具体的には、IoT向けのプロジェクトベース(SIやカスタムソフトウェア開発、ITコンサルティングなど)、テクノロジーアウトソーシング(ITインフラストラクチャやアプリケーションの運用など)、サポート&トレーニング(ハードウェア/ソフトウェアの保守やIT教育など)といった市場が対象となっている。
2016年時点では、IoT向けITサービス市場はいまだ黎明期にあり、ITコンサルティングやSIなどの、IoTの導入支援を行うプロジェクトベースのサービスが中心となっている。産業分野別では、組立製造業を中心とする製造業や公共分野などの、いわゆるインダストリアルIoT領域におけるITサービス支出額が多くなっている。また、その支出額は、非IT領域を含むIoTサービス市場全体と比較すると小規模にとどまっている。
IoT向けITサービス市場がそれ以外のIoTサービス市場を大きく上回る成長
しかし成長率の観点では、予測期間にわたり、IoT向けITサービス市場がITサービス以外のIoTサービス市場を大きく上回る成長率で拡大するとIDCではみている。2016年までに実施された多数のPoC(Proof of Concept)案件から本格的なSI案件化が進むことや、ERP(Enterprise Resource Planning)や生産管理システムなどの基幹系ITシステムとの連携の拡大、製造業以外の産業分野における新たなビジネス創出に伴うIoT向けITサービス需要の拡大といったさまざまな要因により、予測期間の後半においても、前年比50%を超える高い成長率で市場が拡大すると予測している。
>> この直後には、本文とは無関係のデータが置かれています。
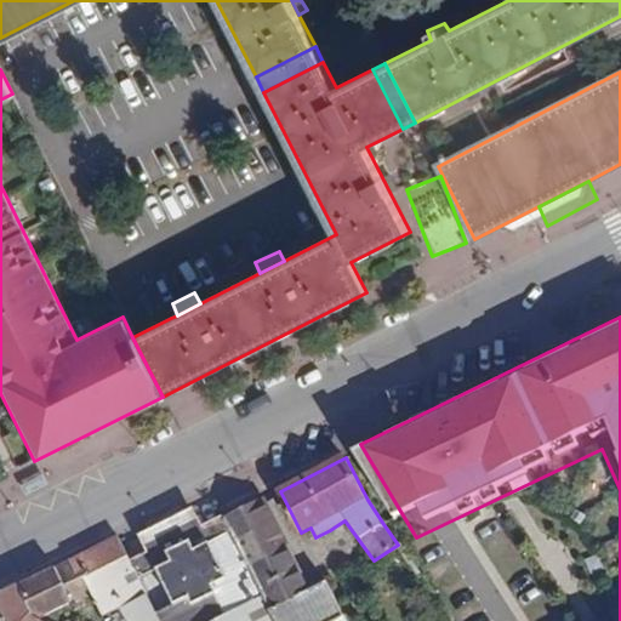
[(226,524),(271,610),(311,590),(263,501),(223,520),(226,524)]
さらにIDCでは、予測期間の後半にかけて、IoT活用の支援サービスにとどまらず、製品や設備のas a Service型での提供など、IoTを活用した業務サービス自体を提供するサービスモデルが大幅に増加するとみている。こうした新たなユースケースにおける業務サービスと、それを生み出し提供するための支援サービスであるIoT向けITサービスが、IoTサービス市場全体の成長をけん引すると予測している。
IDC Japan ITサービス シニアマーケットアナリストの植村卓弥氏は「IoT向けサービス事業者は、IoTの価値最大化のために重要となる部門/企業/産業を横断するデータ活用において、その連携を支援し、企業/産業のバリューチェーンをつなぐ役割を果たすことが求められる。加えて、中長期的にIoTサービス市場をけん引するであろうIoTを活用した業務サービスの拡大に向け、顧客支援だけではなく、自らがプレイヤーとして新たなユースケースを創出して行く姿勢が必要になる」と述べている。
今回の発表は、IDCが発行したレポート「国内IoT向けITサービス市場予測、2017年~2021年:サービス事業者にとっての市場機会とは」にその詳細が報告されている。